I’ve been depressed for the longest time but it’s not something that many people know because I’ve never really talked about it. People would always say things like “Oh you’re so happy”, but little did they know, that I was not.
So, what is depression? Depression is defined as ” A state of feeling sad; marked by feelings of hopelessness, inactivity and dejection”. I remember feeling depressed at 18 because my life wasn’t where I wanted it to be. I felt so hopeless. I would sleep all day and wake up at 4 pm at times.
At one point, I even tried cutting myself. I had thoughts of killing myself daily. At church or around my friends I would pretend as if I was fine but I wasn’t. Fast forward to 2012 when things became worse.
That year, my mom had a manic episode. She had just come home from church in hysterics which was very baffling. We really weren’t expecting that, at all. My mom had never displayed any signs of mental illness, so to see her behaving like that was a shock to my system. My dad called the pastor and he came and prayed for her and she eventually calmed down and went to sleep. We had no idea what to do so we left her for a bit.

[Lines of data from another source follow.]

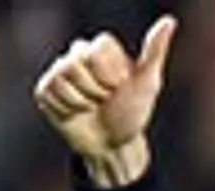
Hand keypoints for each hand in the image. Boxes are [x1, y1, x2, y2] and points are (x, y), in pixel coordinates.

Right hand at [33, 15, 177, 186]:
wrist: (113, 144)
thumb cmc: (132, 112)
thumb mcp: (148, 83)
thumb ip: (154, 52)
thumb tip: (169, 21)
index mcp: (102, 48)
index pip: (95, 50)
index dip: (108, 75)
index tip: (119, 87)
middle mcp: (78, 55)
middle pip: (74, 62)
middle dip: (95, 89)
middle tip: (105, 99)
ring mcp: (59, 71)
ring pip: (59, 77)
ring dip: (81, 101)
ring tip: (91, 106)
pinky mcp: (45, 90)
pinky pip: (47, 91)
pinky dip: (65, 108)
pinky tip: (75, 112)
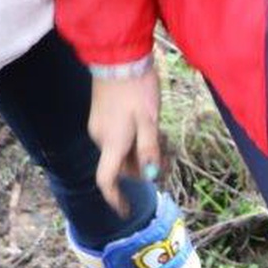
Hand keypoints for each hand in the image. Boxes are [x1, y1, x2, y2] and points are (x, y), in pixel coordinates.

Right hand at [88, 69, 162, 215]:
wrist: (119, 58)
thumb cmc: (137, 90)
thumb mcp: (149, 121)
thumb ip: (149, 150)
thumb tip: (150, 177)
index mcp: (112, 144)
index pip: (106, 180)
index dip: (115, 198)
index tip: (125, 210)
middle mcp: (101, 139)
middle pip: (122, 166)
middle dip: (144, 168)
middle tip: (168, 157)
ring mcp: (99, 127)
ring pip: (122, 152)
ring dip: (141, 152)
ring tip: (162, 135)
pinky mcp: (101, 116)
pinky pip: (119, 138)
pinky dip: (134, 140)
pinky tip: (149, 126)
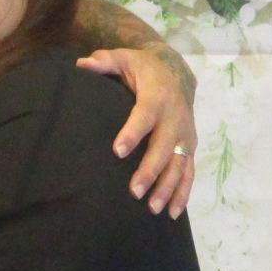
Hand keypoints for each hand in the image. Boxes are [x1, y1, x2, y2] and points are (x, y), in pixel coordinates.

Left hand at [77, 42, 196, 218]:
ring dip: (167, 188)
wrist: (177, 71)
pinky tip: (170, 212)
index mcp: (157, 97)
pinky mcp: (190, 147)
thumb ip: (104, 61)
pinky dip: (182, 193)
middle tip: (134, 191)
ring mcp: (185, 135)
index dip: (133, 133)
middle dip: (150, 170)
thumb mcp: (124, 58)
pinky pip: (189, 172)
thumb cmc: (143, 68)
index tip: (118, 151)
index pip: (144, 117)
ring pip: (179, 165)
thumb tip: (82, 63)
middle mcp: (175, 118)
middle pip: (164, 148)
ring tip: (151, 208)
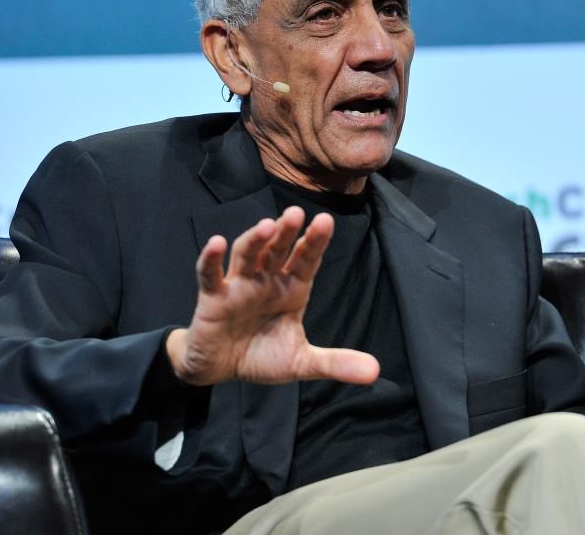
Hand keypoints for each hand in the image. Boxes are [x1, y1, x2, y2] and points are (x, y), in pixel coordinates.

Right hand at [166, 206, 380, 386]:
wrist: (222, 370)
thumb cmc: (262, 356)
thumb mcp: (302, 362)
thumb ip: (335, 363)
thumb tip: (374, 371)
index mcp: (292, 289)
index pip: (306, 259)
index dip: (315, 241)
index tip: (326, 221)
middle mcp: (267, 280)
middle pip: (278, 249)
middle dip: (287, 232)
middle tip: (296, 213)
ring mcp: (239, 285)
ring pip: (247, 254)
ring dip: (256, 239)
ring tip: (267, 225)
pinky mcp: (213, 297)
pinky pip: (210, 274)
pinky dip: (211, 258)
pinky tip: (217, 243)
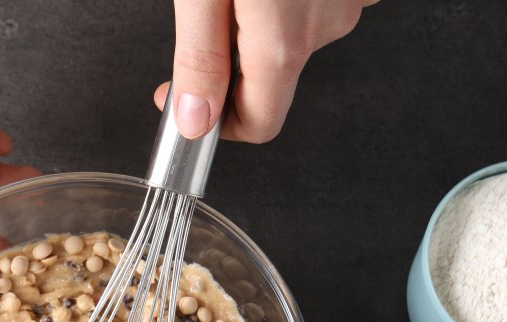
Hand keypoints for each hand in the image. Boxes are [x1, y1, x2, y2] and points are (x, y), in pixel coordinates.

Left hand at [154, 0, 377, 142]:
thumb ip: (199, 56)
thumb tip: (195, 121)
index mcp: (281, 42)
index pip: (258, 125)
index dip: (215, 122)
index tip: (182, 97)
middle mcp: (324, 27)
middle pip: (272, 78)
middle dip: (233, 58)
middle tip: (203, 17)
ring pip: (295, 36)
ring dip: (262, 20)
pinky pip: (319, 4)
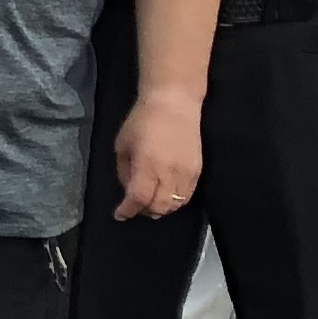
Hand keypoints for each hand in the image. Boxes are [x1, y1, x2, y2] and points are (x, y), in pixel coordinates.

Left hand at [107, 92, 203, 220]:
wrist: (174, 104)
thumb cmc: (142, 120)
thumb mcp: (123, 145)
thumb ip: (124, 171)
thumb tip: (128, 191)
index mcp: (147, 165)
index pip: (139, 199)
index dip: (128, 211)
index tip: (120, 214)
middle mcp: (169, 172)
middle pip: (159, 207)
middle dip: (144, 211)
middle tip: (134, 207)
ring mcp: (186, 173)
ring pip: (175, 205)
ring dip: (161, 208)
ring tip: (150, 202)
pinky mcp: (198, 170)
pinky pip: (188, 196)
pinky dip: (175, 201)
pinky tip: (166, 195)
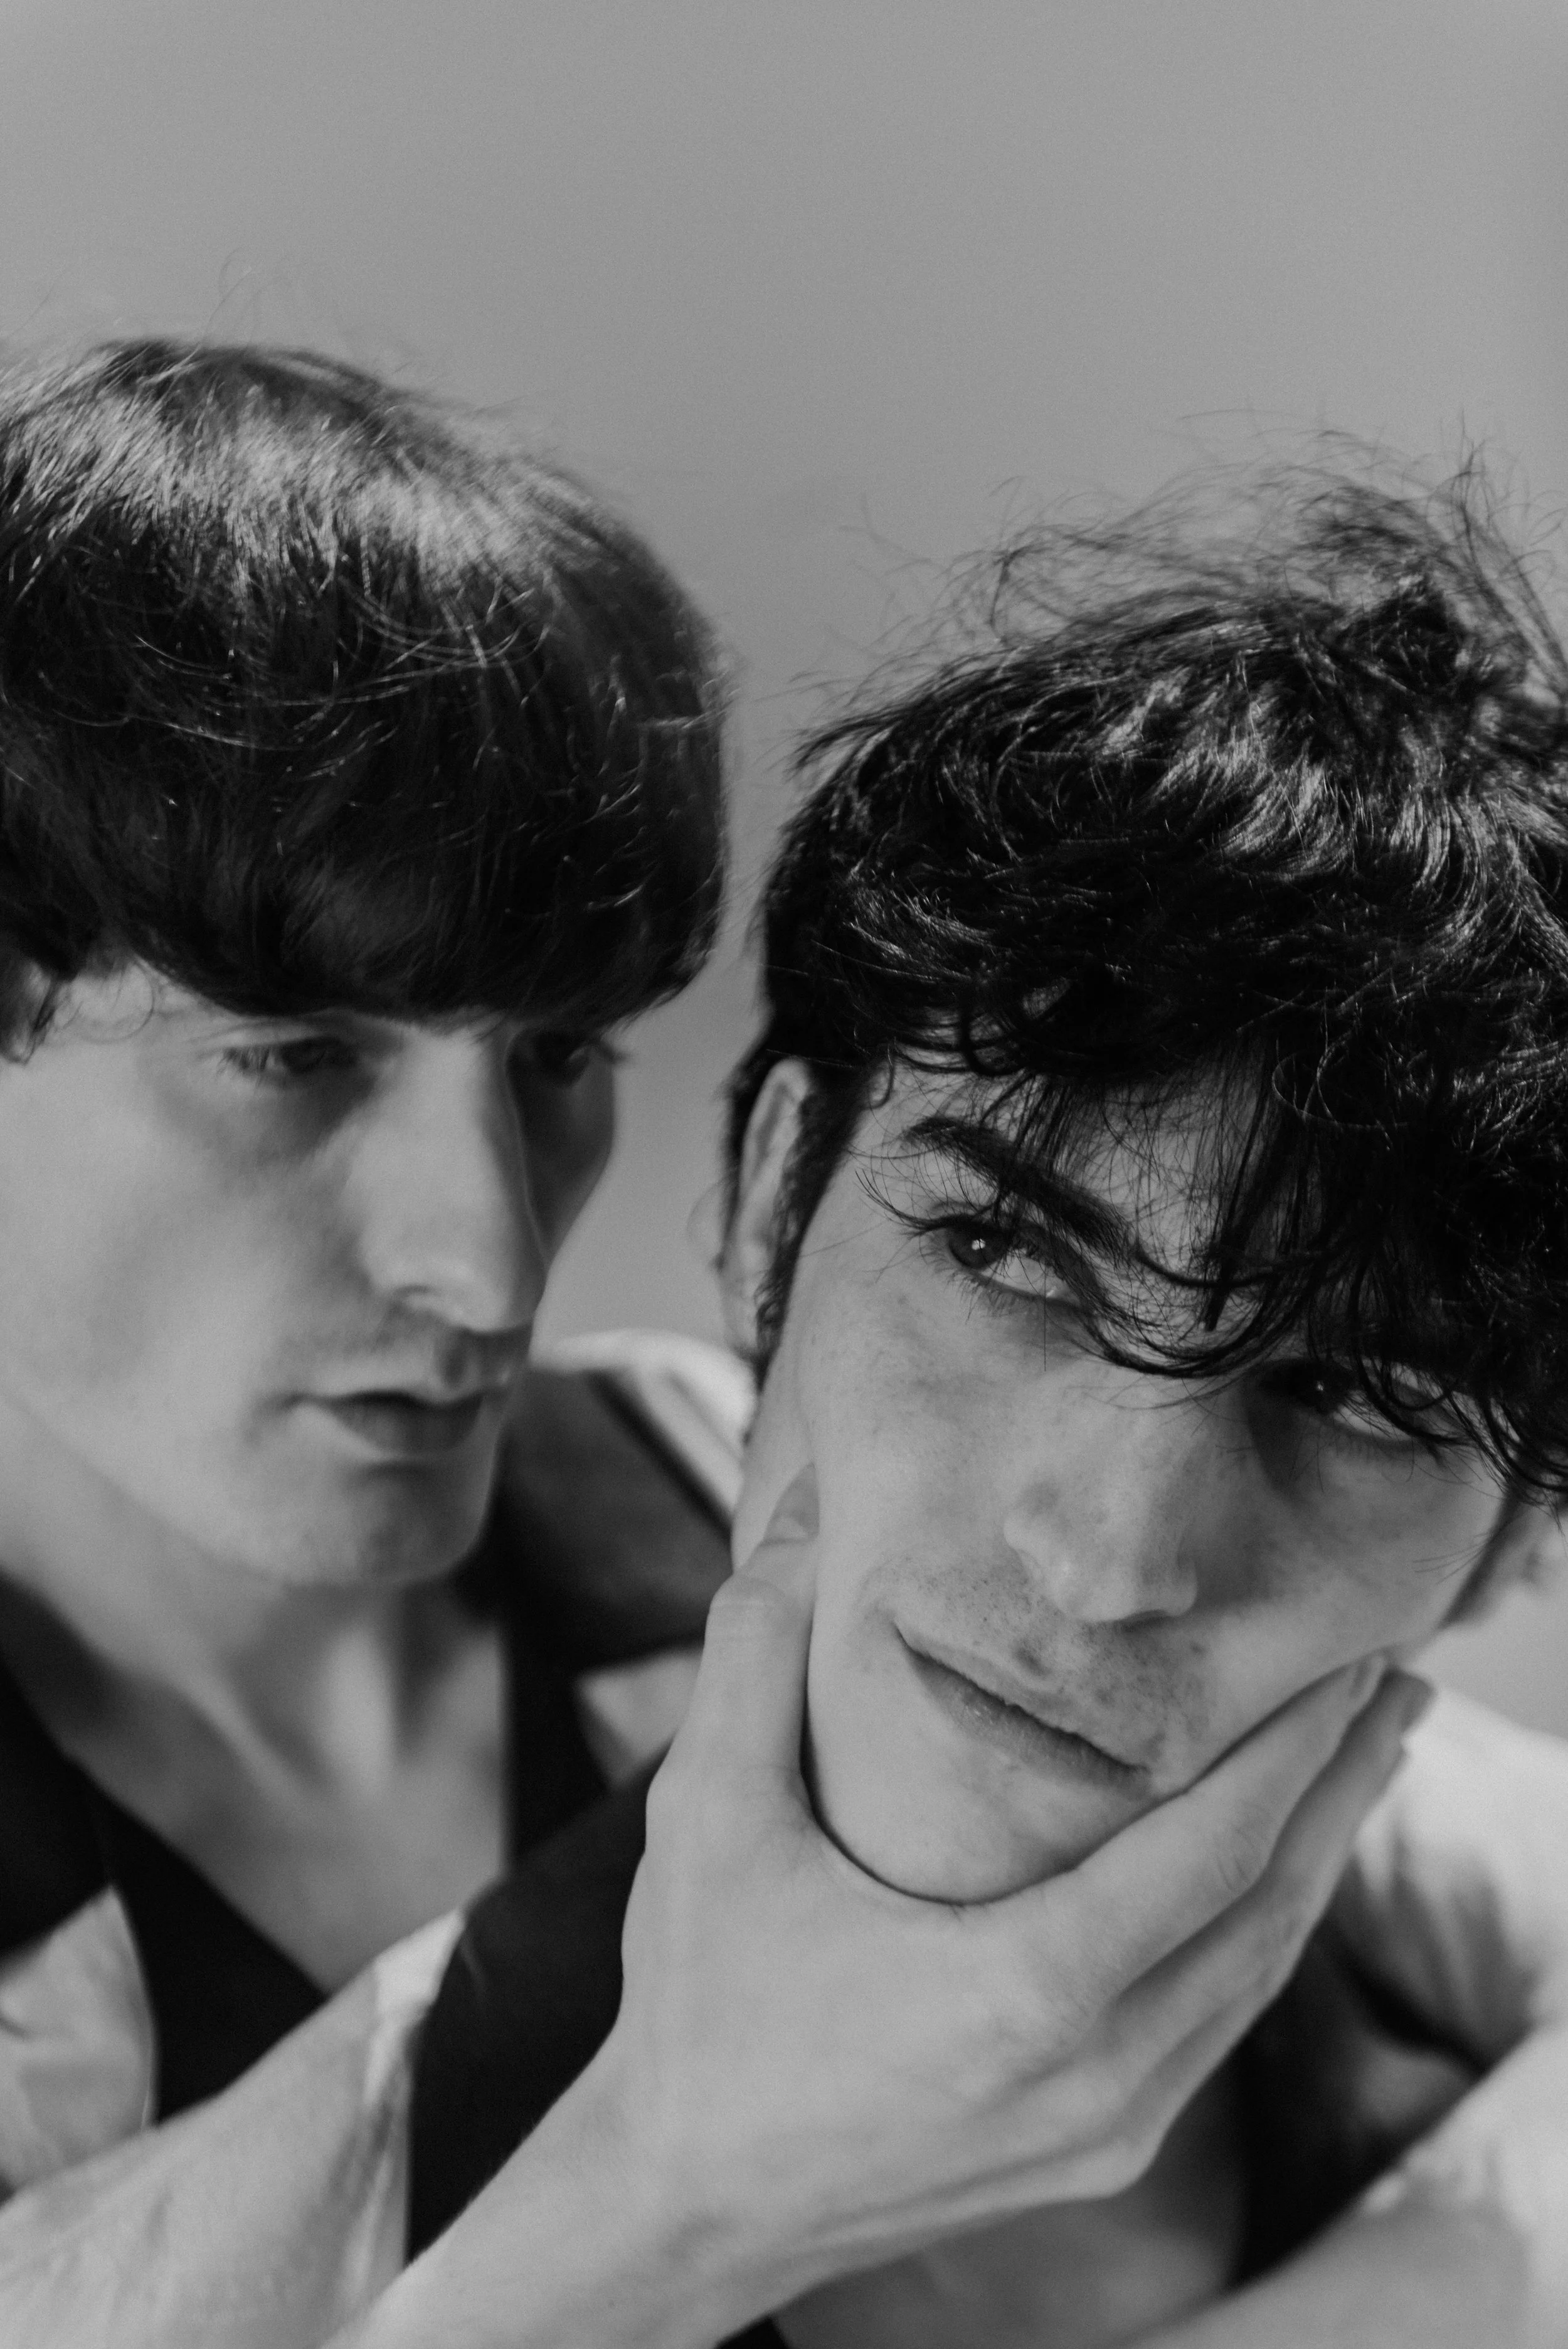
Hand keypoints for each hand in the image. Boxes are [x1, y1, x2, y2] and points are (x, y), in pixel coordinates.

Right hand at [587, 1474, 1428, 2330]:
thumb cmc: (700, 2012)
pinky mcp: (1102, 2154)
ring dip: (1315, 1859)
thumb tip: (798, 1515)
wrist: (689, 2201)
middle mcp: (1095, 2077)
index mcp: (1020, 1995)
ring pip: (1256, 1978)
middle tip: (1390, 1680)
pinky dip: (1261, 1933)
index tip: (1347, 1660)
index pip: (1210, 1855)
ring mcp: (1111, 2130)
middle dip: (1338, 1788)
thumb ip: (753, 1657)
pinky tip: (1270, 1874)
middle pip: (1266, 1913)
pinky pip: (1219, 2027)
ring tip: (1358, 1758)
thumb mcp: (706, 1820)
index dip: (1291, 1751)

On my birthday, I went shopping with my best friend and then she decided to come home with me because I had plans to go to dinner later. When I came home, my mom didn’t know who I was so she started cursing at me and told my best friend to get out because we were lesbians. She then proceeded to run after my friend and I, so my friend decided to leave. After my friend left my mom tried to run after me as well so I ran to my room and locked it. I waited until she was calm and then I left the house and went to the Mcdonalds washroom to change for my dinner. I didn’t want to disappoint my friends and the only person who knew what was going on was my best friend. I was really sad and scared. The next day, I told my dad that something had to be done because my mom was only getting worse. To sum it all up, my mom was taken to the hospital by police escorts and diagnosed with Paranoid schizophrenia. I was really sad during that time. I didn’t want to live. I felt the lowest of low. The person who I knew to be my mom was no longer there. I was devastated. I felt like my world was over.
I didn’t actually start feeling better, until 2 years ago. A friend of mine, invited me out, to a movie called ” Collateral Beauty”. In it, the main character loses his daughter and he just stops living, but then, some of his friends came up with a plan to help him get better. One quote that stood out to me was ” Just be sure to notice the collateral beauty. It’s the profound connection to everything”. This made me think about everything that I had been through and that I had a purpose in life. It taught me to never give up on myself. Did I have depressive episodes after that and did my mom have manic episodes after that? Absolutely, but I learned to fight through the feelings.
Here are some tips that helped me to fight my depression
- Be active- Whenever I feel depressed I like to go for a run. Running clears my head and helps me feel less sluggish. I run for 15 mins and do other exercises to get my blood pumping. Do what you can.
- Don’t Isolate yourself- I used to isolate myself all the time whenever I felt depressed but I realized it only made me feel worse. Confide in a friend, or, when your friends invite you out, don’t say no. You’ll feel a little better trust me, I know.
- Do things that you once liked to do- If you once liked to draw, go draw. Sitting on the couch doing nothing will only make you feel worse.
The point of this blog post is to share my story and let you know that there is hope. You can survive depression. I am not a victim, I’m a Survivor! Hope this helps someone out there.